In a study, done by scientists at John Hopkins Bayview Medical Center in Baltimore, Maryland, examined patients who had received hydralazine and developed AAV to find out the effects on the kidneys. They found that some patients with ANCA-associated vasculitis (AAV) caused by hydralazine — a medication for hypertension — develop end-stage kidney disease, even after the medication has been discontinued and receiving immunosuppressive treatment. They also found that the risk for hydralazine-induced AAV seems to be higher among African-Americans.

ANCA-associated vasculitis happens when white blood cells attack cells that line blood vessels, causing inflammation. When it occurs in the capillaries within the filtering units of the kidneys, the kidneys stop functioning, causing blood and proteins to spill into the urine. Hydralazine, an approved medication for lowering blood pressure and for treating heart failure, can sometimes cause ANCA vasculitis (AAV).

Of the 7 patients examine, all had developed kidney problems even though 57% had taken hydralazine for less than a year. Three patients needed dialysis. The researchers stopped hydralazine for all patients, and all were prescribed glucocorticoids (immunosuppressive therapy). Some patients received additional immunosuppressive treatment: three patients received cyclophosphamide and four patients received Rituxan. One patient was later switched from cyclophosphamide to Rituxan. They found:

  • Kidney disease went into remission for all patients.
  • Of the 3 patients who needed dialysis, one was able to discontinue it.
  • The other 2 patients on dialysis went into end-stage kidney disease.
  • The patient who was treated only with glucocorticoids reached end-stage kidney disease.
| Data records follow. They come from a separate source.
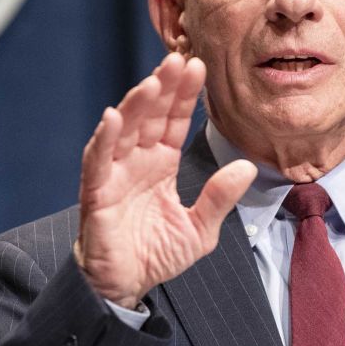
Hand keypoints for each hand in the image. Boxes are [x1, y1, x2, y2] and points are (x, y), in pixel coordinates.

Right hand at [76, 53, 255, 306]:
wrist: (124, 286)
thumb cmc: (157, 254)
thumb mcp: (200, 228)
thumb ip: (219, 198)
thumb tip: (247, 167)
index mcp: (162, 163)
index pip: (174, 121)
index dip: (185, 95)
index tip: (199, 66)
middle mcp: (137, 161)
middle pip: (151, 115)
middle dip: (164, 87)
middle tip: (179, 59)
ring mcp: (115, 173)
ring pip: (125, 129)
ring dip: (137, 104)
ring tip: (153, 82)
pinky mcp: (96, 192)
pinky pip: (98, 160)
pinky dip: (104, 138)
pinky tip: (113, 117)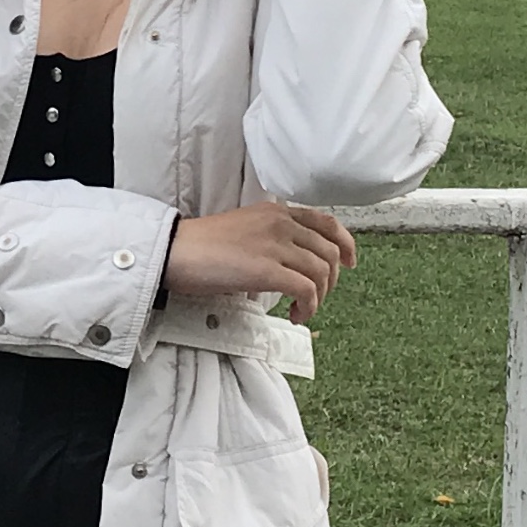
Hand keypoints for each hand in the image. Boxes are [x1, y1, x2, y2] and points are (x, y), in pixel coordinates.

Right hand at [164, 201, 357, 327]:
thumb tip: (293, 261)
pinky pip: (306, 290)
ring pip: (321, 272)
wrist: (177, 251)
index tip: (350, 263)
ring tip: (301, 311)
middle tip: (316, 299)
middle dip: (331, 281)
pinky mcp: (266, 269)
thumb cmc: (204, 245)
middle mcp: (280, 222)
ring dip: (319, 298)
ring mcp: (274, 244)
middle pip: (330, 251)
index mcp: (276, 211)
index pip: (326, 221)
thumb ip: (272, 235)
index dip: (346, 243)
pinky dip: (308, 307)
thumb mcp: (245, 228)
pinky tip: (295, 315)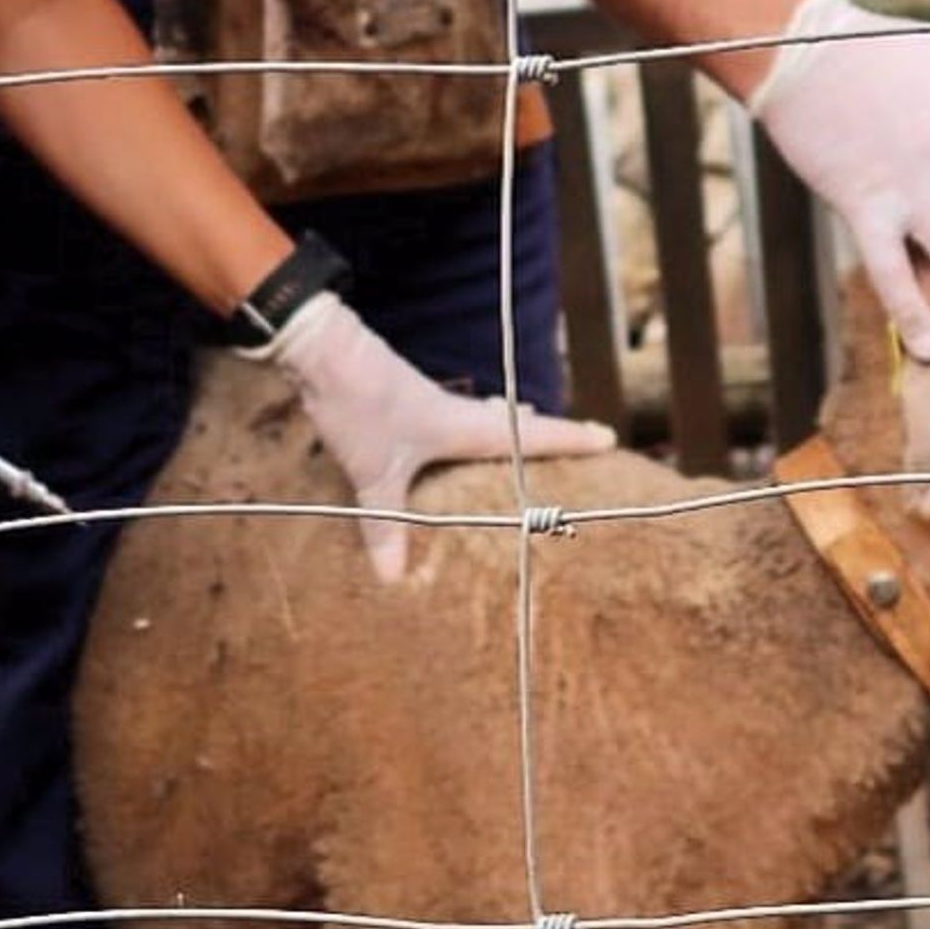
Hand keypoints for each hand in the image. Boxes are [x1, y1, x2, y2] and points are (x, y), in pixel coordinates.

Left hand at [257, 292, 616, 581]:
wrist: (321, 351)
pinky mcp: (405, 400)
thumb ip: (386, 524)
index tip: (608, 437)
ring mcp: (432, 403)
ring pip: (483, 418)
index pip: (532, 436)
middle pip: (513, 425)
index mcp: (465, 427)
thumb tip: (393, 579)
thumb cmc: (361, 407)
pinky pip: (452, 419)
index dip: (571, 438)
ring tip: (526, 430)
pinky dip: (469, 428)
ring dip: (506, 427)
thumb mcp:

The researchers concluded in their report, “The renal outcomes can be poor despite immunosuppressive therapy, and therefore, a high index of suspicion and early diagnosis of hydralazine-induced vasculitis is crucial.” They also said early diagnosis of AAV is crucial and treatment should involve stopping hydralazine, listing it as a drug allergy, and immunosuppressive therapy must commence. They acknowledged that their study was limited by the size of their sample and the time duration in which they could not find the long-term effects. They also said further research is required to identify markers that predict AAV and to predict who is at risk.